Ma nel Kosovo e Metohija sono anche altre le ricchezze che si vogliono depredare.
Trascurando gli affari personali di Madeleine Albright, Wesley Clark e William Walker con la telefonia mobile e i pneumatici, fanno gola soprattutto le miniere di Trepca vicino a Zvecan (ricche di zinco, argento, oro e cadmio), adocchiate da George Soros e contese da Francesi e Britannici.
La centrale termica di Obilic (non lontana da Pristina) che fornisce elettricità a tutto il Kosmet, il complesso produttivo della birra di Pec, il comparto alberghiero del Grand Hotel di Pristina e di Brezenovica, la Ferronickeli … rappresentano società pubbliche in via di privatizzazione, processo economico dal quale però il governo di Belgrado viene tenuto a debita distanza.
Gli ultimi dati ufficiali mostrano un tasso di disoccupazione altissimo (oltre il 43%), la libertà di movimento e di accesso al lavoro per le minoranze non è garantita, mentre viene negato qualsiasi diritto previdenziale maturato dai pochi Serbi rimasti in questa terra, magari dopo oltre vent’anni di vita sociale d’impresa.
Se gli Standards for Kosovo voluti dall’UNMIK nel dicembre 2003, secondo i quali il Kosovo deve essere una società multietnica, basata sulla democrazia, la tolleranza, la libertà di movimento ed un accesso alla giustizia uguale per tutti indipendentemente dalla propria confessione religiosa, sono le condizioni minime per la definizione del suo status finale, allora bisogna concludere che il Kosmet non è certo pronto per l’indipendenza.

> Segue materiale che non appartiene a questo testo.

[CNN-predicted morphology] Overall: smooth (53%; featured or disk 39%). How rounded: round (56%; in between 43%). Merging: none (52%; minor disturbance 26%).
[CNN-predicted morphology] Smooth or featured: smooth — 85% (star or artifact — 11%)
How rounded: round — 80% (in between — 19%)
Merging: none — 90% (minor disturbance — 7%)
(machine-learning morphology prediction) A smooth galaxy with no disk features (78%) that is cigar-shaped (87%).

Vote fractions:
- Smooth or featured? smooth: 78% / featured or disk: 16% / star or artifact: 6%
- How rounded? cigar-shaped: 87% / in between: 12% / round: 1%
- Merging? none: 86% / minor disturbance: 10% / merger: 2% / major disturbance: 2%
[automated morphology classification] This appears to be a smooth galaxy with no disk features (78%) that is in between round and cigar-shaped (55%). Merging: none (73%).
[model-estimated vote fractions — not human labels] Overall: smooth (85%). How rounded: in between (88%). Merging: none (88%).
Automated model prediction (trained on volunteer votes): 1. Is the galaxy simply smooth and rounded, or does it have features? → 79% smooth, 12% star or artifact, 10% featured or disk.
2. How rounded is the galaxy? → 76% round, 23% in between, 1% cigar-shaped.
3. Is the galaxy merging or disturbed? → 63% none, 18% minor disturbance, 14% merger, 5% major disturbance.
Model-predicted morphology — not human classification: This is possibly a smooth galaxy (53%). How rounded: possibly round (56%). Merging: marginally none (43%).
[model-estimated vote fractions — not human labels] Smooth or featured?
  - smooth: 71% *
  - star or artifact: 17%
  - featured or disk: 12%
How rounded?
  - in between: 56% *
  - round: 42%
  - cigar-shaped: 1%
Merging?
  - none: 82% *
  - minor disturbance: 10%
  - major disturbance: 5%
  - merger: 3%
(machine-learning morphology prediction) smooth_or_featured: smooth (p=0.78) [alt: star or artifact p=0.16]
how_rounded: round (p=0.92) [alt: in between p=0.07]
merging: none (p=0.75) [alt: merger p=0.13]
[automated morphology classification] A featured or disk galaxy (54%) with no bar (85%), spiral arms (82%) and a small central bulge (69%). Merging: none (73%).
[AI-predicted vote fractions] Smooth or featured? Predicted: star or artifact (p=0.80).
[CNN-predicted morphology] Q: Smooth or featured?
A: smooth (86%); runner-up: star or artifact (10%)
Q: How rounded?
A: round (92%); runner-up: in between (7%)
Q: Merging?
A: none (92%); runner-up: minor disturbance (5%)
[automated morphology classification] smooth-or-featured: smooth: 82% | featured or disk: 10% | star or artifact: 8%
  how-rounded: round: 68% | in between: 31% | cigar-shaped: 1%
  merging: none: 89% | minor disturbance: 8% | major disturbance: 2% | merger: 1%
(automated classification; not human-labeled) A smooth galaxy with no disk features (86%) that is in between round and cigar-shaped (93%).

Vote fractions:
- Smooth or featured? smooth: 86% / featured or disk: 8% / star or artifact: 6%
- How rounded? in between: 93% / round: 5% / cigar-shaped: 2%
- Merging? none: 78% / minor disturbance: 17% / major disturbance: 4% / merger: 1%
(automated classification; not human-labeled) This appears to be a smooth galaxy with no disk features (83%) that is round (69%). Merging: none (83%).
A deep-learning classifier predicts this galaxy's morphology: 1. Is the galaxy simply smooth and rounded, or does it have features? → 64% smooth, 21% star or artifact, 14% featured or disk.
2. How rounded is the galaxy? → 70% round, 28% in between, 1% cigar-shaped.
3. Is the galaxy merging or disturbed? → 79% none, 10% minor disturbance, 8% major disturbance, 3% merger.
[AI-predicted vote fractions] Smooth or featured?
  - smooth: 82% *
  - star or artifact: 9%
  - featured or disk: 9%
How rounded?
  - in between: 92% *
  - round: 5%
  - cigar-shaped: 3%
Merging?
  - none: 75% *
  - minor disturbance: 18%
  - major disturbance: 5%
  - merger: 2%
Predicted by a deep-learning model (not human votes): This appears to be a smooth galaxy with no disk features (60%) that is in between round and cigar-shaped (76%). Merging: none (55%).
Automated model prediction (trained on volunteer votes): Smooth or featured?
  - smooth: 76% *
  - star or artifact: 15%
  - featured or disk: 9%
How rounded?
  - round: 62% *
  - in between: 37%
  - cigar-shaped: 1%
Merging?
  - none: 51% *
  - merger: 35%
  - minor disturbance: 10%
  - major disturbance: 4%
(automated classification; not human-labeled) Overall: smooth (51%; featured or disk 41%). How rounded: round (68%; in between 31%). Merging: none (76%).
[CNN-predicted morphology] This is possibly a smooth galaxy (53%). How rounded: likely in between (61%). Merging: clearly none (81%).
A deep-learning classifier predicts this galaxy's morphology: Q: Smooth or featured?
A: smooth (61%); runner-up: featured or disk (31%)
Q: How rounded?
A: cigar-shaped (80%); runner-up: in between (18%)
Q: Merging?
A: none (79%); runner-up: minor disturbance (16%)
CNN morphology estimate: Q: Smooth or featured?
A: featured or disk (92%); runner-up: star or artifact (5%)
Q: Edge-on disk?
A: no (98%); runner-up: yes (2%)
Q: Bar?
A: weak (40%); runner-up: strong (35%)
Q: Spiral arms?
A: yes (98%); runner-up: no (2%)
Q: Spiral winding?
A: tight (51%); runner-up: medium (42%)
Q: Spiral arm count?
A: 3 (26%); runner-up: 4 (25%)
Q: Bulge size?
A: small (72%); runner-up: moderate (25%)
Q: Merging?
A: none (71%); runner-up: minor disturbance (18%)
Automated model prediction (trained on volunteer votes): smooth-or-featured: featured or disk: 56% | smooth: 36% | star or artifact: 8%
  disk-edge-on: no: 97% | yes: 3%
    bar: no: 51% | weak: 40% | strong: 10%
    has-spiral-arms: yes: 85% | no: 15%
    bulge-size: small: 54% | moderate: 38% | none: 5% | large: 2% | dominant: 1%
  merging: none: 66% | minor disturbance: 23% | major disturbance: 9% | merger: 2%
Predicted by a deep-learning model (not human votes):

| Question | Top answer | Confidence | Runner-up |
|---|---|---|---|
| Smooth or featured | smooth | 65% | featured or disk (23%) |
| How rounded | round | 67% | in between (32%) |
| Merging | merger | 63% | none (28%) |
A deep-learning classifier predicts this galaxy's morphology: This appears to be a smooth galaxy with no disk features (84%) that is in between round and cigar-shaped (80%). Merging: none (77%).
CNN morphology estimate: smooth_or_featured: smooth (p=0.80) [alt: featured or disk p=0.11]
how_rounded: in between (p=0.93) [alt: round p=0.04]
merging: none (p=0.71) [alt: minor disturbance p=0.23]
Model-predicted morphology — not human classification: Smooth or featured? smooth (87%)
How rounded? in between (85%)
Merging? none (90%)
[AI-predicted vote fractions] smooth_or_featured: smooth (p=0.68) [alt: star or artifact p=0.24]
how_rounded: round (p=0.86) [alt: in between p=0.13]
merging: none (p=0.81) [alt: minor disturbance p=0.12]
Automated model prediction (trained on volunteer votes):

3.1 Kosovo e Metohija: indipendenza o integrazione eurasiatica?
Tutti gli indicatori politici ed economici - beneplacito della Comunità Internazionale, debolezza dell’attuale esecutivo di Belgrado, assoluta preponderanza numerica albanese – farebbero allora sentenziare che il Kosovo e Metohija si stia per avviare verso l’indipendenza dalla Serbia, alfine di consolidare l’attuale amministrazione congiunta tra la NATO e la mafia schipetara.
Sarebbe il naturale epilogo del progetto geopolitico candidamente ammesso dal generale britannico Michael Jackson, che già il 12 aprile 1999 aveva previsto: “Resteremo sicuramente a lungo anche per tutelare la sicurezza dei corridoi energetici che passeranno attraverso questo paese”.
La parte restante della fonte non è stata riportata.